Au cours des dernières décennies, les progrès de la science et de la technologie, couplés à d’autres avancées socio-économiques, ont permis une augmentation sans précédent de l’espérance de vie dans le monde. De fait, le phénomène du vieillissement ne concerne pas seulement les pays développés à revenu élevé : tant les pays en développement que les pays à revenu intermédiaire constatent, eux aussi, un allongement analogue de l’espérance de vie de leurs habitants. En moyenne, entre 1950-55 et 2005-10, l’espérance de vie a progressé de 26 années dans les pays en développement et de 19 années dans les pays les moins avancés.
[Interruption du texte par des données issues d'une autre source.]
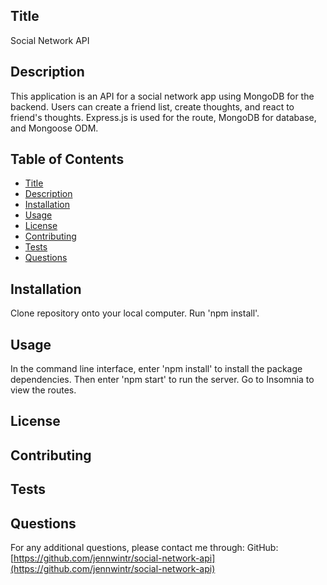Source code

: <a name="title"></a> 
## Title
Social Network API

<a name="description"></a>
## Description
This application is an API for a social network app using MongoDB for the backend.  Users can create a friend list, create thoughts, and react to friend's thoughts.  Express.js is used for the route, MongoDB for database, and Mongoose ODM.


## Table of Contents
- [Title](#title)
- [Description](#description)
- [Installation](#installation)
- [Usage](#usage)
- [License](#license)
- [Contributing](#contributing)
- [Tests](#tests)
- [Questions](#questions)

<a name="installation"></a>
## Installation
Clone repository onto your local computer.  Run 'npm install'.

<a name="usage"></a>
## Usage
In the command line interface, enter 'npm install' to install the package dependencies.  Then enter 'npm start' to run the server.  Go to Insomnia to view the routes.


<a name="license"></a>
## License


<a name="contributing"></a>
## Contributing


<a name="tests"></a>
## Tests


<a name="questions"></a>
## Questions
For any additional questions, please contact me through:
GitHub: [https://github.com/jennwintr/social-network-api](https://github.com/jennwintr/social-network-api)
Si, donc, l’ensemble des pays sont concernés par ces mutations démographiques, le fardeau que fait peser le vieillissement de la population sur l’économie affectera de manière plus marquée les pays peu développés qui, souvent, ne disposent pas des moyens nécessaires pour relever de tels défis.
C’est le cas d’un certain nombre de pays en Europe, comme le montre le dernier rapport économique consacré à l’« UE-11 » (a), cette appellation regroupant par commodité onze pays de l’Union européenne (UE) : Bulgarie, Croatie (très prochainement membre de l’UE), Estonie, Hongrie, Lettonie, Lituanie, Pologne, République slovaque, République tchèque, Roumanie et Slovénie. La Banque mondiale travaille actuellement avec plusieurs partenaires au sein de ces pays pour analyser de plus près les conséquences économiques du vieillissement de la population, ainsi que pour définir des politiques et des interventions qui pourront contribuer à une croissance économique robuste et durable malgré le vieillissement. Dans le cadre de cet effort, le dernier rapport économique sur l’UE-11 comporte une section thématique qui traite spécifiquement des effets du vieillissement sur la croissance économique dans l’UE. Cette section montre que, dans toute l’Europe, les sociétés vieillissantes sont confrontées à une diminution de la part de leur population en âge de travailler et à une hausse des coûts de prise en charge d’une population toujours plus âgée.
L’un des problèmes cruciaux évoqués dans ce rapport est la diminution attendue de la population active, qui devrait survenir dans la région au cours des quatre prochaines décennies : dans moins de quarante ans, plus d’un tiers des habitants de l’Europe seront âgés de plus de 60 ans, et un quart de plus de 65 ans. Cette évolution démographique va avoir des répercussions de grande ampleur à l’échelle de l’Europe, mais ce sont les pays de l’UE-11 qui en pâtiront le plus. Ces pays, où le taux d’activité global est déjà inférieur à celui de l’ensemble de l’Europe, devraient subir une contraction spectaculaire de leur population active sur les quarante prochaines années, ce qui pèsera encore plus sur leur économie. En raison de ce déclin (de plus de 35 % à l’horizon 2050, selon les projections, si les taux d’activité restent aux niveaux actuels), il y aura dans cette région moins de travailleurs pour faire face à une demande croissante de services de santé de longue durée, et notamment à une augmentation du nombre de soignants requis. Toujours d’après le rapport, il pourrait en résulter des difficultés insurmontables, sauf si la région parvient à relever très nettement son taux d’activité et/ou sa productivité globale.
Dans l’UE-11, la baisse du taux d’activité reste principalement imputable au fait que les femmes qui n’ont pas fait d’études supérieures sont peu nombreuses à travailler, ce problème affectant la région depuis plusieurs décennies. Leur taux d’activité y a chuté de près de 5,3 points de pourcentage entre 2000 et 2011, alors que celui des hommes n’a reculé que de 2,6 points de pourcentage. De surcroît, sur la période 1990-2004, le taux d’activité des femmes avait décru dans tous les pays de l’UE, et tout particulièrement en Lettonie (-12,7 %) et en République tchèque (-10,3 %).
Les pays de l’UE-11 doivent nécessairement combler ce déficit de population active — chez les femmes comme chez les hommes —pour espérer enregistrer des taux de croissance économique durablement élevés dans les prochaines décennies. Cependant, l’amélioration des taux d’activité ne suffira pas à elle seule à contrecarrer les effets négatifs du vieillissement de la population sur la croissance économique et sur la convergence des revenus au sein de l’UE : il faudra prendre des mesures supplémentaires, estiment les auteurs du rapport.